NWS forecasters monitor forecast models to assess whether conditions are favorable for rainfall exceeding the established threshold in the vicinity of a burn area and issue flash flood watches, flash flood warnings, and flood advisories as needed. PFDFs fall under the flash flood hazard classification. Forecasters also communicate forecast rainfall rates and confidence in these rates to emergency managers, ideally at an 18–24-h lead time (Fig. 3). Although this approach has proven successful in avoiding PFDFs that occur without issuance of a watch, warning, or advisory, the uncertainty around forecast short-duration, high-intensity rainfall in mesoscale models (e.g., Cannon et al. 2020) at the lead time needed for decision support creates a situation conducive to “messaging fatigue” (Mackie 2013; Kim and So 2018; Koh et al. 2020). While it is necessary for forecasters to highlight that there is a potential for rainfall exceeding PFDF thresholds at lead times sufficient for decision-making, non-occurrence of events over time can lead to apathy about the hazard.

Fig. 3.
Fig. 3.

Example of NWS San Diego forecast office communication to stakeholders ahead of a potential PFDF event on the Bond Fire. This template provides (right) established rainfall depth thresholds at the 15-, 30-, and 60-min duration and (left) maximum 1-h rainfall for 6-h blocks for each burn scar over a 42-h period. Forecaster confidence in 1-h rainfall (duration or rate) and storm total rainfall are also provided. This template is not consistent across NWS offices; it was developed specifically to support stakeholder needs in the NWS San Diego County Warning Area.

Citation: Bulletin of the American Meteorological Society 104, 9; 10.1175/BAMS-D-22-0188.1

Short-duration, high-intensity rainfall is typically driven by mesoscale (∼2–200 km, subdaily) atmospheric features (Lin 2007), although the synoptic environment can indicate the potential for mesoscale features to develop (e.g., Houze et al. 1976; Cannon et al. 2020; de Orla‐Barile et al. 2022). Forecasters primarily rely on deterministic mesoscale models (e.g., High-Resolution Rapid Refresh), small mesoscale ensembles (e.g., the High-Resolution Ensemble Forecast system, HREF) or global-scale ensembles (e.g., Global Ensemble Forecast System) to provide information on rainfall rates, potential for rainfall to intersect a burn area, and their confidence in these conditions. Deterministic mesoscale models provide information at a spatial and temporal scale relevant to PFDF hazards (≤a few kilometers, ≤1 h), but do not provide information about forecast uncertainty. The HREF provides a 10-member ensemble forecast at 3-km spatial resolution and 1-h temporal resolution. While a valuable tool, the spatial and temporal resolution are too coarse to ideally represent PFDF hazards. Additionally, the size of the ensemble may be too small to capture the full spread of possibilities and extremes. Global ensemble forecasts provide uncertainty information but are too spatially and temporally coarse to provide actionable information for PFDF hazards.
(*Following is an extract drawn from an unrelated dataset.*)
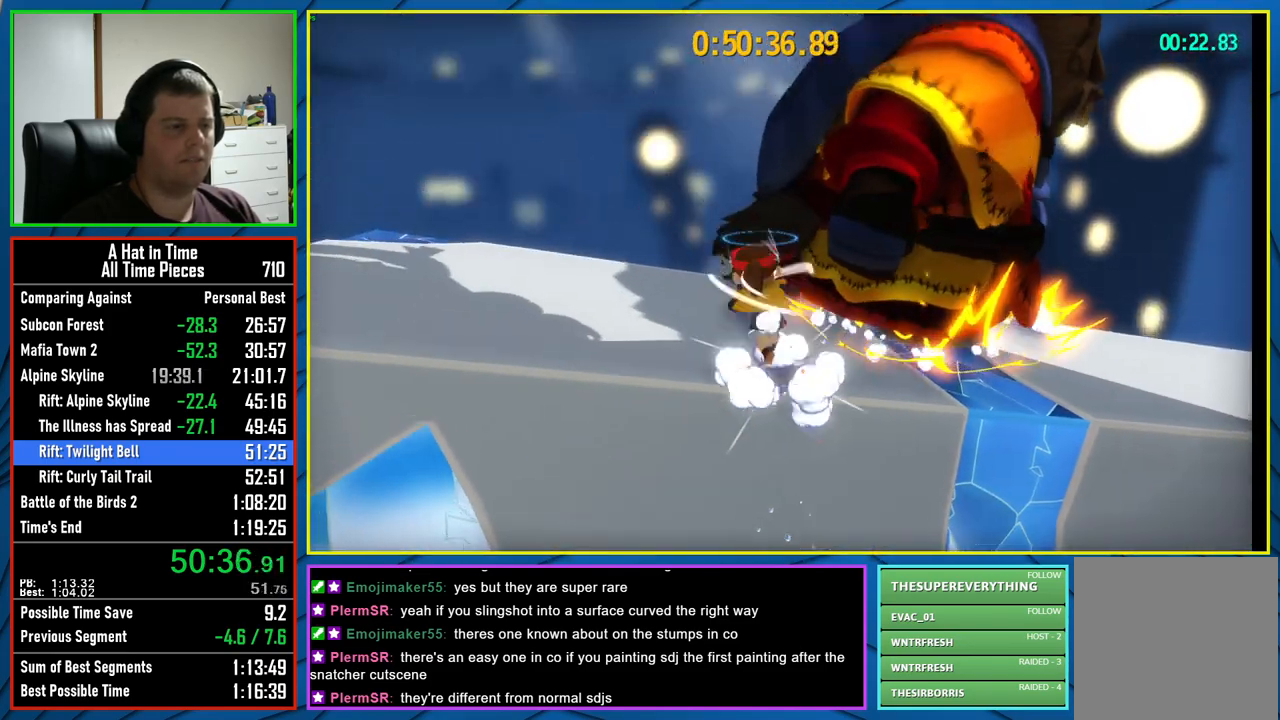
{"buttons": ["A"], "left_stick": "down", "right_stick": "center", "events": [[50, "A", "down"], [283, "A", "up"], [400, "A", "down"]]}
Operational meteorology and hydrology increasingly utilize ensemble-based forecasts that provide probabilistic hazard information as part of impact-based decision support to better account for the uncertainty present in weather forecasts (AMS 2007; Uccellini and Ten Hoeve 2019; Carr et al. 2021). For probabilistic information on PFDF hazards, precipitation forecasts from ensembles of mesoscale models are necessary inputs to PFDF hazard models. Additionally, as wildfires grow larger (e.g., Abatzoglou and Williams 2016; Kitzberger et al. 2017; Abatzoglou et al. 2021), PFDF hazard assessments cover greater areas relative to mesoscale features capable of producing high-intensity rainfall. Thus, there is a growing need to highlight specific portions of burned areas that are most likely to experience PFDFs with an incoming storm. To address these needs, we experiment with the integration of high-resolution large ensemble mesoscale atmospheric modeling to operational PFDF likelihood and volume models. Our aim is to assess the benefits and challenges of this integration to enhance impact-based decision support.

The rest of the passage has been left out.